JPMorgan Puzzled By Record Gold Backwardation (ZeroHedge, Aug 18, 2013):

Curious where all the demand for (immediate) physical gold (delivery) is coming from (as detailed here first in April)? As it turns out, so is JPMorgan.From this week’s Flows & Liquidity

SEC filings showed that the largest hedge fund holders of the gold ETFs liquidated most of their positions in Q2, although the single largest holder commented that they had simply switched their exposure from ETFs to the OTC derivative market as the current downward sloping forward curve makes it cheaper to be long gold through futures than via the ETF. Figure 7 shows the annualized % difference between the 1st and 2nd COMEX gold futures contracts going back over the past 30 years on a weekly basis. As the figure shows, a backwardated (downward sloping) gold forward curve is very unusual. This is an indicator of how strong physical demand is, i.e. spot is bid up relative to forward prices due to strong demand for immediate delivery of gold.

Ostensibly, this means that until the Bundesbank and/or PBOC finally issue a relevant 8-K, the “confusion” will continue.

2 thoughts on “JPMorgan Puzzled By Record Gold Backwardation”

  1. Does anyone think they will come clean? Like everything else, gold has been leveraged out 1000:1 or more. Gold certificates are far easier to show than the real stuff………The banks have no national affiliation, their only interest is money……and they have lost all credibility in the world markets. The “haircuts” given to Cyprus, Spain and US depositors (MF Global) are only early indications of what is coming.
    When people can no longer trust banks, banks cannot survive. When they topple, and they will, they will be “nationalized” and all their stealing will be put on the backs of the nations and their populations.
    I see rotten things ahead, and that chart doesn’t calm me down.
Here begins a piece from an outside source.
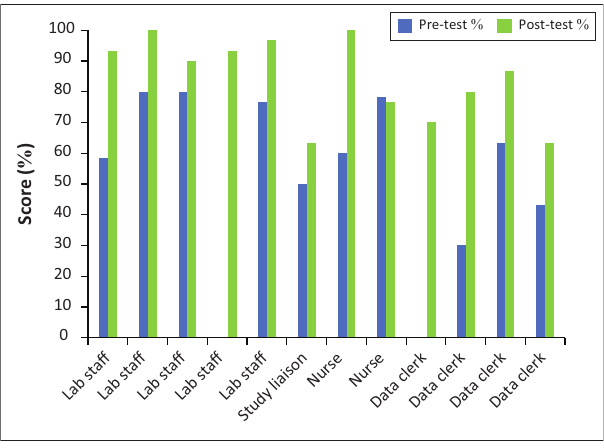
FIGURE 3: Partnership to empower Project B’s clinical site in Nigeria. I-HAB engaged clinical sites through needs assessment, training and mentorship, pilot exercise, and continuous monitoring in preparation for sample deposition.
  2. One other thing this reminds me of…….the crash of 1929 happened when people started getting margin calls from their brokers, and ran to their banks to get the cash to cover their overdrafts and save their portfolios. Soon, it became apparent the banks did not have their money on deposit, and they collapsed.
    When people start asking for the real money, the game is up. FDR’s FED chairman, M. Eckles put it best when asked in 1952 what caused the crash of 1929. I was so impressed by his reply, I memorized it.
    “As in a poker game, as the chips get concentrated into fewer and fewer hands, the other fellows can only stay in the game by borrowing. When their credit ran out, the game stopped.”
    Get ready, folks. The time is neigh.